The big news from Asia, (sorry it's six days late!) is this from Platts:
Amid brightening prospects for increasing unconventional gas production and supply, energy ministers from the Asia-Pacific Economic Cooperation countries meeting recently recognized the need to explore ways to secure supplies coming from streams other than conventional gas.
It was arguably the first recognition of the need to develop unconventional gas at any energy ministerial talks, which underlines the potential of unconventional gas to meet the demand that is now being met by LNG, particularly in Asia.
Following a day of talks in Fukui over the weekend, APEC energy ministers agreed that the group, which accounts for about 60% of world energy demand, should pursue ways of exploiting unconventional gas sources such as shale gas. The goals: reduce carbon intensity of current demand, and enhance the energy security of their economies.
"We therefore need to evaluate the potential for unconventional gas resources to increase gas production and trade in APEC," the ministers said in a joint statement. "Enhanced natural gas production and trade, drawing upon new discoveries, can ease the transition to a low-carbon economy, since gas has a far lower carbon footprint than other fossil fuels for power generation," they added.
Wouldn't it be nice if we had something similar from the G8 or G20 or dare we suggest, from the EU? BTW, the EU is getting up to speed on unconventional very quick, so we could see something from them yet.

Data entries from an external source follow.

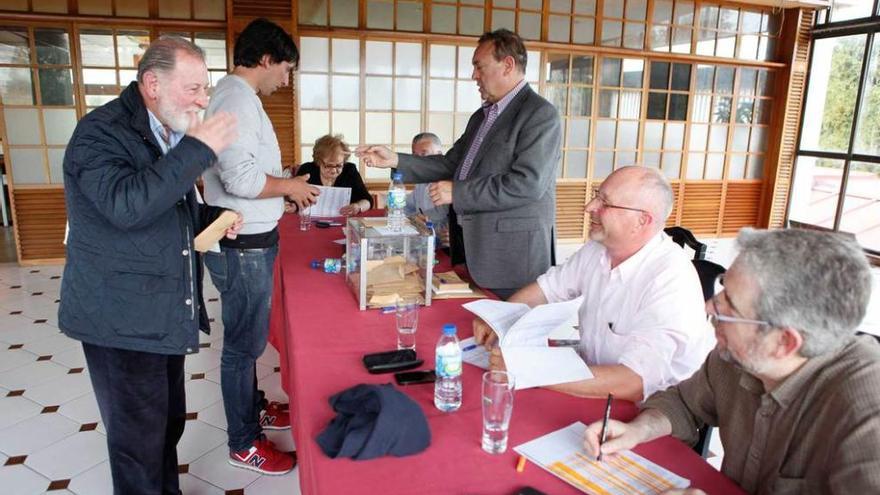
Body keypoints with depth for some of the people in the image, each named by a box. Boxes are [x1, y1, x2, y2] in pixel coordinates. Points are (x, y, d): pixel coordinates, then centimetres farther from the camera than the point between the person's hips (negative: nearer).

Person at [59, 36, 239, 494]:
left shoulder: (170, 136, 12)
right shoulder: (100, 132, -15)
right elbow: (126, 205, -32)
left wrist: (214, 218, 4)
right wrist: (199, 149, -29)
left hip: (168, 314, 8)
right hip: (122, 320, -8)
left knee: (168, 423, 20)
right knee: (138, 439, 4)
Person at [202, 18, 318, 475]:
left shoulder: (235, 96, 14)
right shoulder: (237, 99, -18)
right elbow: (239, 177, -27)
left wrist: (284, 189, 12)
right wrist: (290, 186, -13)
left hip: (247, 241, 10)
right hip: (242, 247, -10)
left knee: (246, 338, 23)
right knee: (244, 343, 3)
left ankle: (253, 407, 41)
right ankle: (244, 443, 20)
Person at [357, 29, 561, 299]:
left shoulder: (541, 114, -11)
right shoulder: (481, 116, 17)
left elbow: (527, 184, -21)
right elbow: (452, 164, 16)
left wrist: (457, 192, -17)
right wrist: (396, 160, 5)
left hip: (513, 254, -8)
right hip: (471, 246, 8)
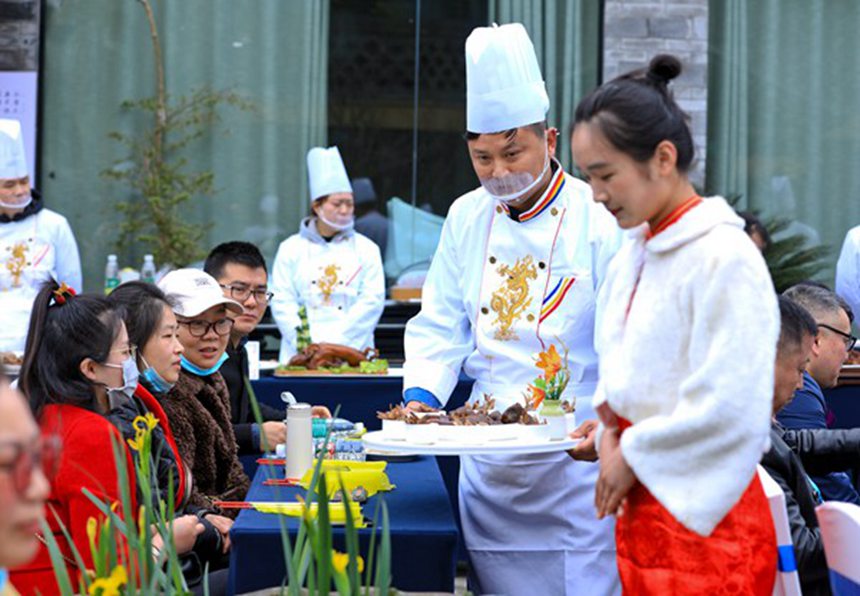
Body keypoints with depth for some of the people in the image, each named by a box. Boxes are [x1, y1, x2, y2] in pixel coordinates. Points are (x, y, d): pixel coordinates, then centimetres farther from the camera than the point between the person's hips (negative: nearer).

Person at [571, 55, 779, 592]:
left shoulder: (724, 257, -15)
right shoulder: (633, 254, 11)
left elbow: (730, 411, -19)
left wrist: (633, 455, -9)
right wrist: (612, 437, 0)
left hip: (704, 526, -8)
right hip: (640, 514, 8)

One thing for sure, it will be long, long, long wait for any thinking like this to come from DECC. How sad.
Can you imagine David Cameron desperately calling Alistair Buchanan to update him on shale ahead of an international summit? How well informed would that advice be?
So, it won't just be Chinese and Indian companies in North American shale. Although we do have Japanese investors like Mitsui in the Marcellus already, and Korea Gas (Kogas) made the biggest impact of all by going first on Kitimat way back last September, there are going to be more.